The plan identifies successful private sector participation experiences in the water sector in the UK, France, KSA, Qatar, and Jordan. However, it fails to mention that in Paris, under the private sector, there was poor accountability and a major increase in the price of water. Eventually, in 2010, the water system of Paris returned to public management. The plan also did not mention the infamous water privatization experience in Bolivia, when water tariffs increased by 200-300% which caused massive protests and civil unrest in 2000. South Africa’s water privatization scheme also resulted in a major price increase; poor people who could not afford to pay were deprived of access to water. The plan overlooks any problems in the privatization of water. In a country like Lebanon, where the poverty rate is about 28% (over 50% in some areas), privatization of water may lead to massive socioeconomic problems and injustice.

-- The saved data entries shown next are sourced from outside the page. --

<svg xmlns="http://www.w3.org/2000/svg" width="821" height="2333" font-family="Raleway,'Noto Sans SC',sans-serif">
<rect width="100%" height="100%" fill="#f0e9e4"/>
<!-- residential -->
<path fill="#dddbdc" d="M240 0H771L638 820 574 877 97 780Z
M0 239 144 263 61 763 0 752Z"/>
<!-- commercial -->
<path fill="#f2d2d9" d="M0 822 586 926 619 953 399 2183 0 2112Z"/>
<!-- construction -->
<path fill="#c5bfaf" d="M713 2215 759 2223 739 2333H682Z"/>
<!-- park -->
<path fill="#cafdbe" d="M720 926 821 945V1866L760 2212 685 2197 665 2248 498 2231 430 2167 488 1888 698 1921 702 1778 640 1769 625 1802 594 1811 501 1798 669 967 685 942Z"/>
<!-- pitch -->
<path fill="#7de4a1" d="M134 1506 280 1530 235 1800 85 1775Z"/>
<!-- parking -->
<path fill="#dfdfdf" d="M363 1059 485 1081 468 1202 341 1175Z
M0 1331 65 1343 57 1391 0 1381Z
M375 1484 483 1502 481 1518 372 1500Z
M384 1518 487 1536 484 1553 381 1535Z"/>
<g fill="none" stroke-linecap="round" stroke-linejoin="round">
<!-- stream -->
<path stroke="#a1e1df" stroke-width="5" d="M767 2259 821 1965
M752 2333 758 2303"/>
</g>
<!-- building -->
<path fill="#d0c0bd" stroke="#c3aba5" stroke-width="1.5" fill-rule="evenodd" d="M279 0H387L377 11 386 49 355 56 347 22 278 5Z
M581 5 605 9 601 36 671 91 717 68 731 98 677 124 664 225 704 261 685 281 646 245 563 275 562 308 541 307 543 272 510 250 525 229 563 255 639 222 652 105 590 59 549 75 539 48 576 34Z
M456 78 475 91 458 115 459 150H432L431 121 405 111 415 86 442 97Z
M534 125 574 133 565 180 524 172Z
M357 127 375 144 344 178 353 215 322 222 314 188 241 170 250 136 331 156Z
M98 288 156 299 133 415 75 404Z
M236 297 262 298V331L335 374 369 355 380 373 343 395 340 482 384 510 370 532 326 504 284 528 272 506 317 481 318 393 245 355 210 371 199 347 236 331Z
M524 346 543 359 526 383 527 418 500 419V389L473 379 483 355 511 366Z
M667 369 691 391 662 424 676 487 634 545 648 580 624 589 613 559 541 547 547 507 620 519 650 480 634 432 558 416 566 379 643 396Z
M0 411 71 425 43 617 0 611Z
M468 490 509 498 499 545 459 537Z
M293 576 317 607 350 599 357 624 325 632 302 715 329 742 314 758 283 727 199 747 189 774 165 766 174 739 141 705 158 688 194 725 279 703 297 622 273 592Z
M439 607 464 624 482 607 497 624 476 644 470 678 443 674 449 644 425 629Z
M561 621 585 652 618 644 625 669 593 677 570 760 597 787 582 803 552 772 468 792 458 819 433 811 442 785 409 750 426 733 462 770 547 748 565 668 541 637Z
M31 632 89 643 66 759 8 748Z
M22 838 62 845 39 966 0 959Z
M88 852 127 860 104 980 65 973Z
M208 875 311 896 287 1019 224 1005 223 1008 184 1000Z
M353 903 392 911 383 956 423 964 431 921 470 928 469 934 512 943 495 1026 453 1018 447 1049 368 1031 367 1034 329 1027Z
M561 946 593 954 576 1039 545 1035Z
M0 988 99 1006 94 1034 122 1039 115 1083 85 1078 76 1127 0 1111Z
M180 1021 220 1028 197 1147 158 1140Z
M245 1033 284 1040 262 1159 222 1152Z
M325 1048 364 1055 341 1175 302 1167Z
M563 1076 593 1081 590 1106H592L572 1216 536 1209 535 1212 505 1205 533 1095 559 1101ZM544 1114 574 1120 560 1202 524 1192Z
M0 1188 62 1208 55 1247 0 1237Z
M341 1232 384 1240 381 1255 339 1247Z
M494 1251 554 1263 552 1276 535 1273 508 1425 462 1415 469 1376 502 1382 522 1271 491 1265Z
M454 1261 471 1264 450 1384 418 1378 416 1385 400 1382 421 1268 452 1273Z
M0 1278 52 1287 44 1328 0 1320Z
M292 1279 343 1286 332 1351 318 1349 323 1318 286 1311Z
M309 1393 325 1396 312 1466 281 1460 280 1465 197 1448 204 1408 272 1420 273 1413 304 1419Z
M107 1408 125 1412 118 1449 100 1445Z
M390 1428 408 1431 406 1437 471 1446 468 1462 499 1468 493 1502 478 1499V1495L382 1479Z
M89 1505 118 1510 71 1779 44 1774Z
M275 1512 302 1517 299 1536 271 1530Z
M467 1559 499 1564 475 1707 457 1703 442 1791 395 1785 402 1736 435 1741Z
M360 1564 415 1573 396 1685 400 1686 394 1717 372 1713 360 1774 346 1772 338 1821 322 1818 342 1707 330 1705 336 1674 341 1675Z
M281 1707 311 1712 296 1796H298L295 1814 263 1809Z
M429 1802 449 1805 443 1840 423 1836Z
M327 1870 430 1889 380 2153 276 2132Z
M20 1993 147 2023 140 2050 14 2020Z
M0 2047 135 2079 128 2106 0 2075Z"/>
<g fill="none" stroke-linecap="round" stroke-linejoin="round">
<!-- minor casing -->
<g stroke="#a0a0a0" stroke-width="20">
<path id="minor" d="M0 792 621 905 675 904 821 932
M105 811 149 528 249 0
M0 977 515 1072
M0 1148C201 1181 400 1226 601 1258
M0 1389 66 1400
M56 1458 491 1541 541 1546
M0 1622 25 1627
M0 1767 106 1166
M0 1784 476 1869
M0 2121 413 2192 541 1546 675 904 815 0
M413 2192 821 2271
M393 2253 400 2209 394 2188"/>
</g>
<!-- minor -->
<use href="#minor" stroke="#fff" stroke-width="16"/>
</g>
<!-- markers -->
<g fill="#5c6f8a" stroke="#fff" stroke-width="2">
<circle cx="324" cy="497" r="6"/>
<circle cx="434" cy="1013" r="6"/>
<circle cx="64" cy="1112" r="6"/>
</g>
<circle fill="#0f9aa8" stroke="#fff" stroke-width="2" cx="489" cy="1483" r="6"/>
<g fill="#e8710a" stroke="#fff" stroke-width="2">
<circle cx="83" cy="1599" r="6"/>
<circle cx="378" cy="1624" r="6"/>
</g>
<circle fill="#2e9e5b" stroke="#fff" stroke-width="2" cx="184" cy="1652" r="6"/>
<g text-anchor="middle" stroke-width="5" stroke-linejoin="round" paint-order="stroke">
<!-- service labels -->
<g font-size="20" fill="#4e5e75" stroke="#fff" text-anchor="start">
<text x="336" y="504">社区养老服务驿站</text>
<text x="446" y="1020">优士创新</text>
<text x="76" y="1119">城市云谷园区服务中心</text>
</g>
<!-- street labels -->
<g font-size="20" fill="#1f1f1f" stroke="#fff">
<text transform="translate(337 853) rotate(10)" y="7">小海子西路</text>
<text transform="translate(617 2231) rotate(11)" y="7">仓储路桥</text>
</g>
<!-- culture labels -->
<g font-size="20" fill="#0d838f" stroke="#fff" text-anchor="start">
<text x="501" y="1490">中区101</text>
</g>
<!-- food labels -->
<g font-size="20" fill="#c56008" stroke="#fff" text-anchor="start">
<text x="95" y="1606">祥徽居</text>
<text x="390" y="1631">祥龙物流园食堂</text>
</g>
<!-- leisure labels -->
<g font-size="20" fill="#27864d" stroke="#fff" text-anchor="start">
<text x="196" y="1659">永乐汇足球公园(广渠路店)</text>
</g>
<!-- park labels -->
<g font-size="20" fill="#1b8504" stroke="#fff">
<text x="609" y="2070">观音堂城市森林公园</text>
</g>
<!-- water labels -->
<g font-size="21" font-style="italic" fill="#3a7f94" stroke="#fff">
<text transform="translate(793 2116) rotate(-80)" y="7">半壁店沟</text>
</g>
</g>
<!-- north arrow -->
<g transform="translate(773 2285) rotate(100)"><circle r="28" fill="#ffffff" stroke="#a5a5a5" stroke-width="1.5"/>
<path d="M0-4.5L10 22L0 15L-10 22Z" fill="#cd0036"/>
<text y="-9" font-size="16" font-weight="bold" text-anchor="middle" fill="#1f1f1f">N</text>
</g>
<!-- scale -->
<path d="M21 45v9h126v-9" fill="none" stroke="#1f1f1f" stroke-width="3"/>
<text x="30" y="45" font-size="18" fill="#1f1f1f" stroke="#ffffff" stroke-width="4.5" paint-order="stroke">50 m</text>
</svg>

One of the ways the Blue Plan foresees profitability from the water sector is by turning the bottling industry into a “regional economic powerhouse.” The plan is therefore advocating the sale of scarce drinking water abroad even before Lebanese have proper access to it. They fail to mention that a bottled water industry would consume many of the country’s resources including energy and water; it takes 3 liters of water to produce 1 liter of bottled water. While there have been many campaigns to ban plastic bottle of waters all over the world (San Francisco last month became the first major American city to ban plastic bottles of water), the Blue Gold project plans produce and export plastic bottles to the region.
While the 5-year plan of the Blue Gold project proposes many beneficial projects, it seems to be lacking the basic tenet of right to water by the population of Lebanon as a priority. Management of water needs to be efficient and financially sustainable; but water itself should first and foremost be treated as a public good, not just another commodity.